Extracted page text data
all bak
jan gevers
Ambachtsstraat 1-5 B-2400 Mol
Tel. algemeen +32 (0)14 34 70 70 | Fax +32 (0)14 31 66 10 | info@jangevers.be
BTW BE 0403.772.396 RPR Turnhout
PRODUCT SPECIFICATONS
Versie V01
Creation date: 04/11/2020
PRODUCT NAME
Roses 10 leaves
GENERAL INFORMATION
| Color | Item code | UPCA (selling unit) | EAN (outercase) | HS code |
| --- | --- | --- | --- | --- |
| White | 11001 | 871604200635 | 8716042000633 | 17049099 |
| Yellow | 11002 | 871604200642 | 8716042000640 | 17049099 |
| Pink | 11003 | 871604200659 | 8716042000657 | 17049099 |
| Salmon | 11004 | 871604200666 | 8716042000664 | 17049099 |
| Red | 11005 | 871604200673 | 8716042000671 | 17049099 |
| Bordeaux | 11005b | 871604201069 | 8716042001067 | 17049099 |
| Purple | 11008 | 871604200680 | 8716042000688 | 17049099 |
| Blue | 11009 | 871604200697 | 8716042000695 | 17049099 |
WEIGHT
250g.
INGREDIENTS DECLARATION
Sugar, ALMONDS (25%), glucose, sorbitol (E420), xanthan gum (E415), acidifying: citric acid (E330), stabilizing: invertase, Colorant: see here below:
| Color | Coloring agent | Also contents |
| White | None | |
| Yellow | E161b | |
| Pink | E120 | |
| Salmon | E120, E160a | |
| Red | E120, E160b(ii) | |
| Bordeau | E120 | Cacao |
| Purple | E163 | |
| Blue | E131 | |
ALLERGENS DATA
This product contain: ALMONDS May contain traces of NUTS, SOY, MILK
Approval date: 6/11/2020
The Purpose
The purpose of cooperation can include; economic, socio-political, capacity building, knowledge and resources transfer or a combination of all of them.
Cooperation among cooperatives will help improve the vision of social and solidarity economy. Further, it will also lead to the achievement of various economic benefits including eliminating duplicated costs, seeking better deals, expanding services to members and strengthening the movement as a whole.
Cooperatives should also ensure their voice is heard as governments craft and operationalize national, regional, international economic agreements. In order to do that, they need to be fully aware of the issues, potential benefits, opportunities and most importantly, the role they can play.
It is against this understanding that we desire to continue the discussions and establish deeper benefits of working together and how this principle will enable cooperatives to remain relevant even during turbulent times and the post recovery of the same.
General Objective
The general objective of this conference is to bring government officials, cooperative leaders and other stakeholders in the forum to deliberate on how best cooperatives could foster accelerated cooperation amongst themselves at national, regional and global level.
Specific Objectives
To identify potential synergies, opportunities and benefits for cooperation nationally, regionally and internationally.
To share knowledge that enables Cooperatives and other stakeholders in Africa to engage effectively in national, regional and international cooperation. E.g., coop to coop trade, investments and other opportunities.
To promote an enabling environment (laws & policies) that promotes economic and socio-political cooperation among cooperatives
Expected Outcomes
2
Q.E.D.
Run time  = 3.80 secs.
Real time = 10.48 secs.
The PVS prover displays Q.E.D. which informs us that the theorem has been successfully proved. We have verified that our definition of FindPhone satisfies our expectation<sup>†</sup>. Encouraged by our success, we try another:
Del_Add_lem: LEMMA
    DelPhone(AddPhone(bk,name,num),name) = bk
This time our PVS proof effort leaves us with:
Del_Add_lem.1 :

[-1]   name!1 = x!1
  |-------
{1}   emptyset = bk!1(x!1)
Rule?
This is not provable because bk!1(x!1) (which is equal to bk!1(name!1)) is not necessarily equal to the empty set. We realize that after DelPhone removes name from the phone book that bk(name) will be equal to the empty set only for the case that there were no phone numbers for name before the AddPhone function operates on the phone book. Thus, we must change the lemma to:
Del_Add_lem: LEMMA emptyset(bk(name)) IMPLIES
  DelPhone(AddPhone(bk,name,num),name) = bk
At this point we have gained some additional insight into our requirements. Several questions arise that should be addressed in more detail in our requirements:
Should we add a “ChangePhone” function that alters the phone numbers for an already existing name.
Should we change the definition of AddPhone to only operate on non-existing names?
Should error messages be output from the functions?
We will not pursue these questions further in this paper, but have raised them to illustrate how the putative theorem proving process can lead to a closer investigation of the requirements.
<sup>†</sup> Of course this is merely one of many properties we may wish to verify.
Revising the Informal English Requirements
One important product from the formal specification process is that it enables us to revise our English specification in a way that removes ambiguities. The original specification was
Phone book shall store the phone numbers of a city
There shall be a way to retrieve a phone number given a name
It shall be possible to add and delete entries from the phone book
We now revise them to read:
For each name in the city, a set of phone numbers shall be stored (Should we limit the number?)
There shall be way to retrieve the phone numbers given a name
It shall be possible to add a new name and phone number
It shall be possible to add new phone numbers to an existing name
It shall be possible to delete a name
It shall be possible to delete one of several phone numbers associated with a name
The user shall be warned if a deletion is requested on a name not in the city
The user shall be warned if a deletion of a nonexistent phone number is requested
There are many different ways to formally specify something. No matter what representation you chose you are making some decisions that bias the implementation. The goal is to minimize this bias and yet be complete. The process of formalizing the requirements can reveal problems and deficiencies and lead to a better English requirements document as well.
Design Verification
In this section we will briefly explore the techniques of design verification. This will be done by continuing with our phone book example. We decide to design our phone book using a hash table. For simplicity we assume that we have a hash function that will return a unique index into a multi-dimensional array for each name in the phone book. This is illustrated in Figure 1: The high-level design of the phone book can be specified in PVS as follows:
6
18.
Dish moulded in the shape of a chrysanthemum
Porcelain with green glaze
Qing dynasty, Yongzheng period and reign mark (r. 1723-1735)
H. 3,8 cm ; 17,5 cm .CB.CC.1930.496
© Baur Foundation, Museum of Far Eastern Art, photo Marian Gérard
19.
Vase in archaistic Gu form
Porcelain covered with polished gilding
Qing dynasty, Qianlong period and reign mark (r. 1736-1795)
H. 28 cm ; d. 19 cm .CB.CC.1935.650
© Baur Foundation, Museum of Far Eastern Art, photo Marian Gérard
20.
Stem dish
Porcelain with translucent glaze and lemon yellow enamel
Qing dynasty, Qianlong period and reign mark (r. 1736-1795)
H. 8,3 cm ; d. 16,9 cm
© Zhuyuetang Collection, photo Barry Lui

• _Problem_
Retype the entries above. Match them exactly.

• _Answer to this problem_
all bak
jan gevers
Ambachtsstraat 1-5 B-2400 Mol
Tel. algemeen +32 (0)14 34 70 70 | Fax +32 (0)14 31 66 10 | info@jangevers.be
BTW BE 0403.772.396 RPR Turnhout
PRODUCT SPECIFICATONS
Versie V01
Creation date: 04/11/2020
PRODUCT NAME
Roses 10 leaves
GENERAL INFORMATION
| Color | Item code | UPCA (selling unit) | EAN (outercase) | HS code |
| --- | --- | --- | --- | --- |
| White | 11001 | 871604200635 | 8716042000633 | 17049099 |
| Yellow | 11002 | 871604200642 | 8716042000640 | 17049099 |
| Pink | 11003 | 871604200659 | 8716042000657 | 17049099 |
| Salmon | 11004 | 871604200666 | 8716042000664 | 17049099 |
| Red | 11005 | 871604200673 | 8716042000671 | 17049099 |
| Bordeaux | 11005b | 871604201069 | 8716042001067 | 17049099 |
| Purple | 11008 | 871604200680 | 8716042000688 | 17049099 |
| Blue | 11009 | 871604200697 | 8716042000695 | 17049099 |
WEIGHT
250g.
INGREDIENTS DECLARATION
Sugar, ALMONDS (25%), glucose, sorbitol (E420), xanthan gum (E415), acidifying: citric acid (E330), stabilizing: invertase, Colorant: see here below:
| Color | Coloring agent | Also contents |
| White | None | |
| Yellow | E161b | |
| Pink | E120 | |
| Salmon | E120, E160a | |
| Red | E120, E160b(ii) | |
| Bordeau | E120 | Cacao |
| Purple | E163 | |
| Blue | E131 | |
ALLERGENS DATA
This product contain: ALMONDS May contain traces of NUTS, SOY, MILK
Approval date: 6/11/2020
The Purpose
The purpose of cooperation can include; economic, socio-political, capacity building, knowledge and resources transfer or a combination of all of them.
Cooperation among cooperatives will help improve the vision of social and solidarity economy. Further, it will also lead to the achievement of various economic benefits including eliminating duplicated costs, seeking better deals, expanding services to members and strengthening the movement as a whole.
Cooperatives should also ensure their voice is heard as governments craft and operationalize national, regional, international economic agreements. In order to do that, they need to be fully aware of the issues, potential benefits, opportunities and most importantly, the role they can play.
It is against this understanding that we desire to continue the discussions and establish deeper benefits of working together and how this principle will enable cooperatives to remain relevant even during turbulent times and the post recovery of the same.
General Objective
The general objective of this conference is to bring government officials, cooperative leaders and other stakeholders in the forum to deliberate on how best cooperatives could foster accelerated cooperation amongst themselves at national, regional and global level.
Specific Objectives
To identify potential synergies, opportunities and benefits for cooperation nationally, regionally and internationally.
To share knowledge that enables Cooperatives and other stakeholders in Africa to engage effectively in national, regional and international cooperation. E.g., coop to coop trade, investments and other opportunities.
To promote an enabling environment (laws & policies) that promotes economic and socio-political cooperation among cooperatives
Expected Outcomes
2
Q.E.D.
Run time  = 3.80 secs.
Real time = 10.48 secs.
The PVS prover displays Q.E.D. which informs us that the theorem has been successfully proved. We have verified that our definition of FindPhone satisfies our expectation<sup>†</sup>. Encouraged by our success, we try another:
Del_Add_lem: LEMMA
    DelPhone(AddPhone(bk,name,num),name) = bk
This time our PVS proof effort leaves us with:
Del_Add_lem.1 :

[-1]   name!1 = x!1
  |-------
{1}   emptyset = bk!1(x!1)
Rule?
This is not provable because bk!1(x!1) (which is equal to bk!1(name!1)) is not necessarily equal to the empty set. We realize that after DelPhone removes name from the phone book that bk(name) will be equal to the empty set only for the case that there were no phone numbers for name before the AddPhone function operates on the phone book. Thus, we must change the lemma to:
Del_Add_lem: LEMMA emptyset(bk(name)) IMPLIES
  DelPhone(AddPhone(bk,name,num),name) = bk
At this point we have gained some additional insight into our requirements. Several questions arise that should be addressed in more detail in our requirements:
Should we add a “ChangePhone” function that alters the phone numbers for an already existing name.
Should we change the definition of AddPhone to only operate on non-existing names?
Should error messages be output from the functions?
We will not pursue these questions further in this paper, but have raised them to illustrate how the putative theorem proving process can lead to a closer investigation of the requirements.
<sup>†</sup> Of course this is merely one of many properties we may wish to verify.
Revising the Informal English Requirements
One important product from the formal specification process is that it enables us to revise our English specification in a way that removes ambiguities. The original specification was
Phone book shall store the phone numbers of a city
There shall be a way to retrieve a phone number given a name
It shall be possible to add and delete entries from the phone book
We now revise them to read:
For each name in the city, a set of phone numbers shall be stored (Should we limit the number?)
There shall be way to retrieve the phone numbers given a name
It shall be possible to add a new name and phone number
It shall be possible to add new phone numbers to an existing name
It shall be possible to delete a name
It shall be possible to delete one of several phone numbers associated with a name
The user shall be warned if a deletion is requested on a name not in the city
The user shall be warned if a deletion of a nonexistent phone number is requested
There are many different ways to formally specify something. No matter what representation you chose you are making some decisions that bias the implementation. The goal is to minimize this bias and yet be complete. The process of formalizing the requirements can reveal problems and deficiencies and lead to a better English requirements document as well.
Design Verification
In this section we will briefly explore the techniques of design verification. This will be done by continuing with our phone book example. We decide to design our phone book using a hash table. For simplicity we assume that we have a hash function that will return a unique index into a multi-dimensional array for each name in the phone book. This is illustrated in Figure 1: The high-level design of the phone book can be specified in PVS as follows:
6
18.
Dish moulded in the shape of a chrysanthemum
Porcelain with green glaze
Qing dynasty, Yongzheng period and reign mark (r. 1723-1735)
H. 3,8 cm ; 17,5 cm .CB.CC.1930.496
© Baur Foundation, Museum of Far Eastern Art, photo Marian Gérard
19.
Vase in archaistic Gu form
Porcelain covered with polished gilding
Qing dynasty, Qianlong period and reign mark (r. 1736-1795)
H. 28 cm ; d. 19 cm .CB.CC.1935.650
© Baur Foundation, Museum of Far Eastern Art, photo Marian Gérard
20.
Stem dish
Porcelain with translucent glaze and lemon yellow enamel
Qing dynasty, Qianlong period and reign mark (r. 1736-1795)
H. 8,3 cm ; d. 16,9 cm
© Zhuyuetang Collection, photo Barry Lui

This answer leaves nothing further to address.